До обеда времени оставалось много, и я кивнул — говори, мол, послушаю от нечего делать.
— Придется начать издалека… Вам не понять, с какими чувствами шли мы под белые знамена, — начал он.
— Где уж мне понять, когда вы под этими знаменами моего отца повесили и всю деревню перепороли.
Не думал я этого говорить, как-то само вырвалось. Отца своего я не помнил, года три мне было, когда его мамонтовцы убили, и родился я не в деревне, а в городе, никакой злой памяти о гражданской войне у меня не осталось, а тут вдруг всплыло. Лютов испуганно замолчал.
— Ничего, — успокоил я его, — дело давнее, винить вас не собираюсь. Так что вы там о чувствах?
— Все верно — и пороли, и вешали… Я хочу сказать, что побуждали меня к борьбе с большевизмом самые чистые и благородные чувства. Убежден был, что их власть знаменует конец России, конец всему. Ни ум, ни сердце не могли смириться с тем, что мою родину продают немцам.
— Кто это продавал?
— Большевики, разумеется. И в другом был уверен — не сможет, да и не захочет восставшее быдло оборонять свою страну… Вам это странно слушать, но я не лгу.
— И долго вы так заблуждались?
— Даже после новороссийского разгрома верил еще. Нет, не в победу белого оружия. На это надежды развеялись раньше. Верил, что пребываю в стане великой России, что с нами — побитыми, униженными, оборванными, завшивевшими — весь ее ум, и совесть, и честь… Удивляться будете, но это так… Потом красные взломали Ишуньскую позицию, начался наш последний драп к портам Крыма… А я все еще верил. Хотя, если уж полную правду говорить, верил больше из упрямства, а точнее — из страха, боялся потерять последнюю опору… К тому времени я глаза лишился, не гож стал для строевой службы. По протекции попал в штаб корпуса. О Кутепове слыхали?.. Был я какое-то время при нем. Так что заключительный акт трагедии я наблюдал сверху, и все стало виднее. Тогда и начал прозревать. Как после операции на глазах, когда повязку снимают.

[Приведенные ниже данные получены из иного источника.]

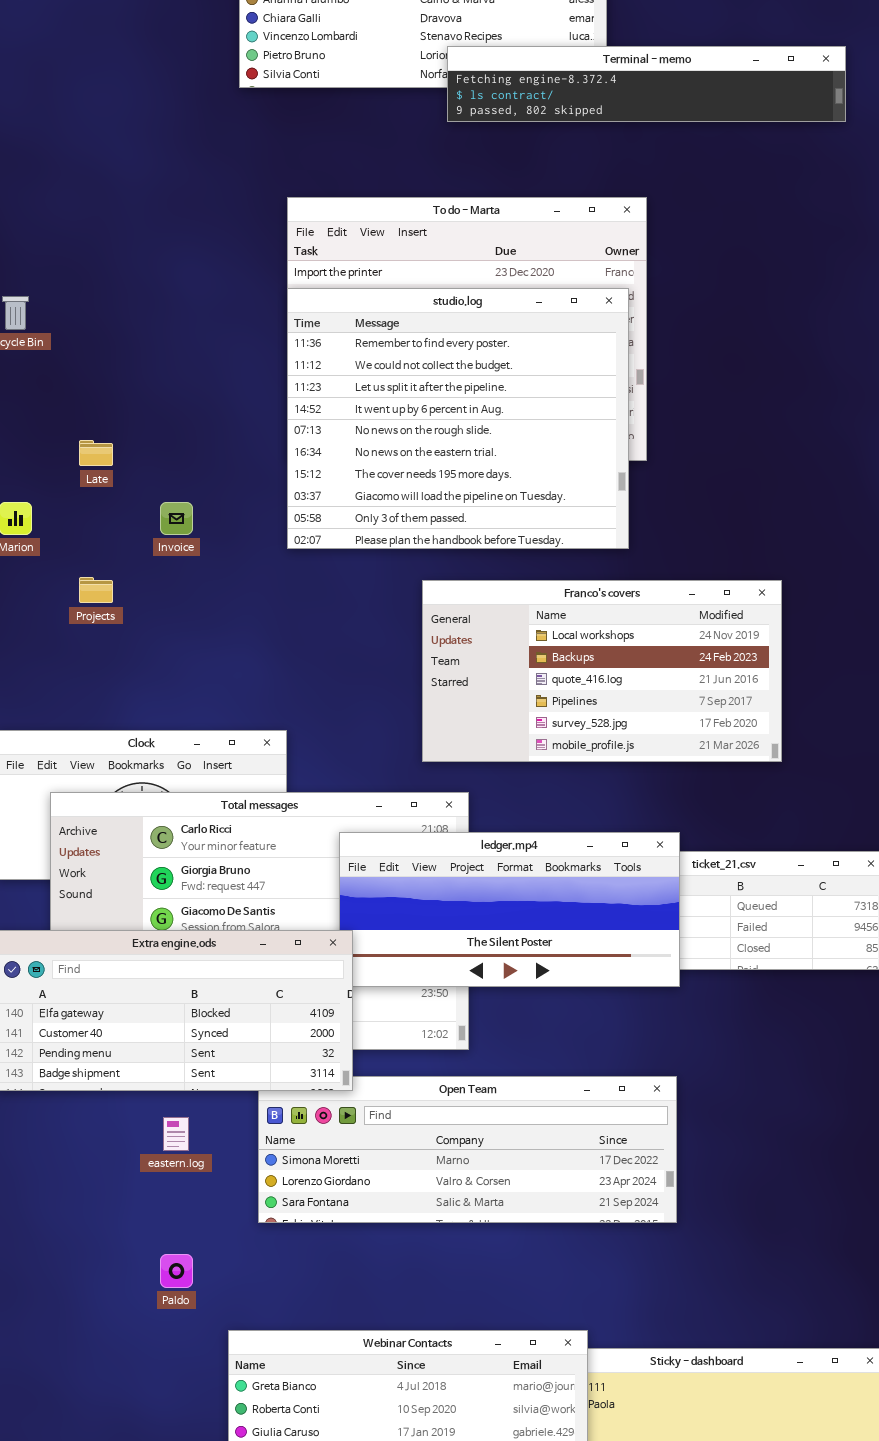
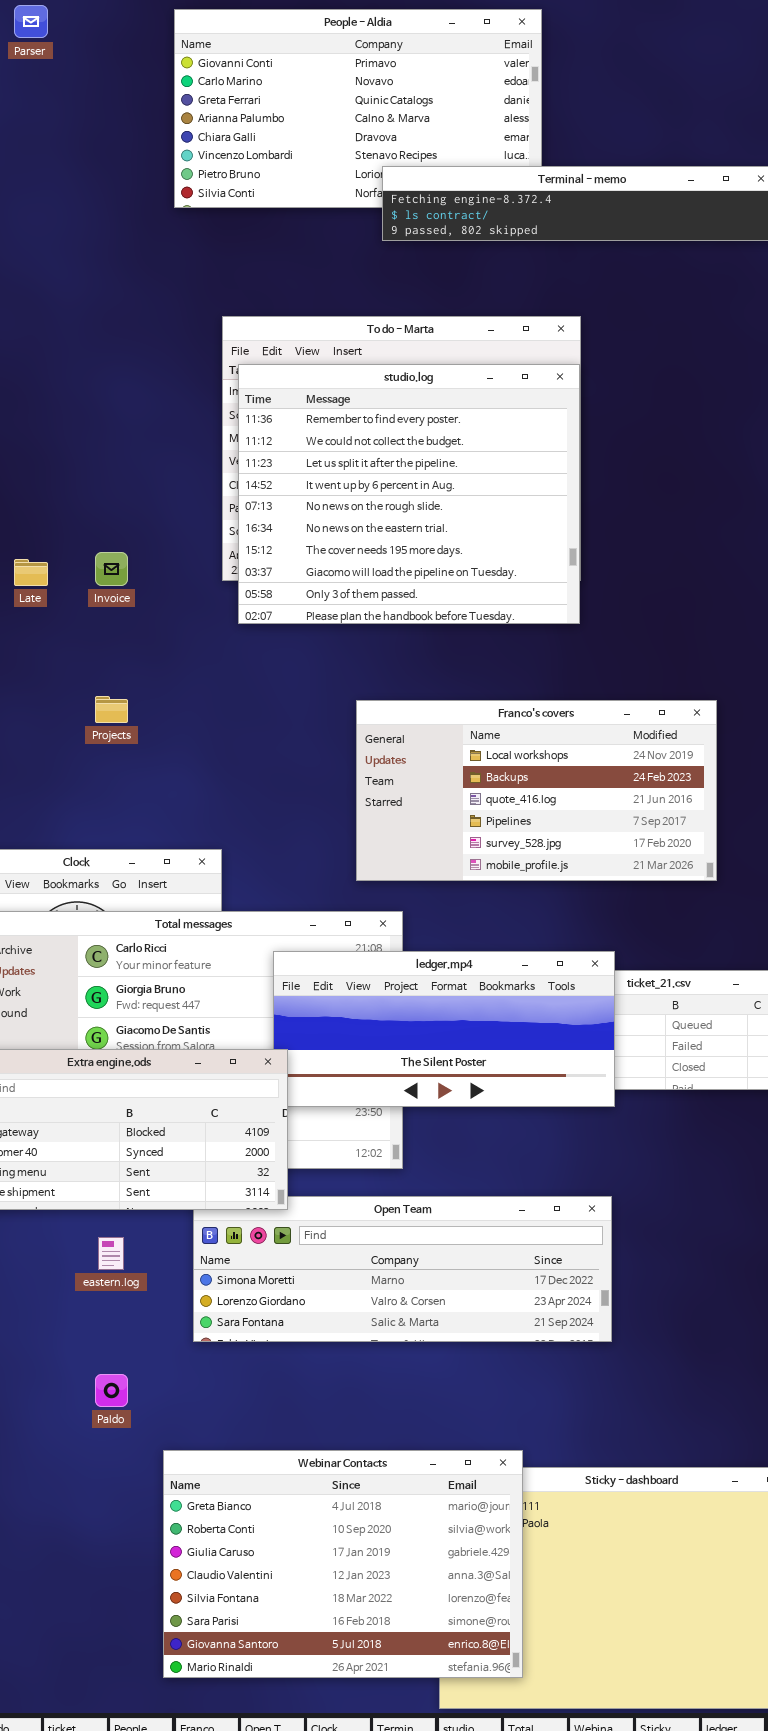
studio.log: [287,288,629,549] -> [238,364,580,624], moved
Invoice: [160,502,193,535] -> [95,552,128,586], moved
Projects: [79,577,113,603] -> [95,696,128,723], moved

— Еще в Крыму? — удивился я. — Что ж вас за границу понесло?
— Вы не так меня поняли… Человека я тогда в подлинности его увидел. Предстал он перед глазами, как голенький. Не совсем еще, но почти.
— Вы яснее, о каком человеке говорите?
— Обыкновенном. Как таковом. О венце творения, имя коему легион. В Ялте бывали?
— Приходилось.
— Ну, тогда представляете себе: горы, море, кипарисы… А другого представить не сможете. Среди всех этих красот кишмя кишело все лучшее, что родила Россия. Цвет армии и общества. Светлейшие умы. Куда ни плюнь, всенепременно попадешь в государственного деятеля, либо в профессора, либо в писателя — недавнего властителя дум. Великие актеры. Композиторы. Имена, известные всей Европе. А какие женщины! Их выхаживали отряды нянек, бонн, француженок, англичанок. Отпрыски титулованных фамилий, занесенных на скрижали отечественной истории.
У Лютова зачесалось все тело. Он елозил по спинке кресла и совсем потерял контроль над своими руками — скреб ногтями предплечья, бедра.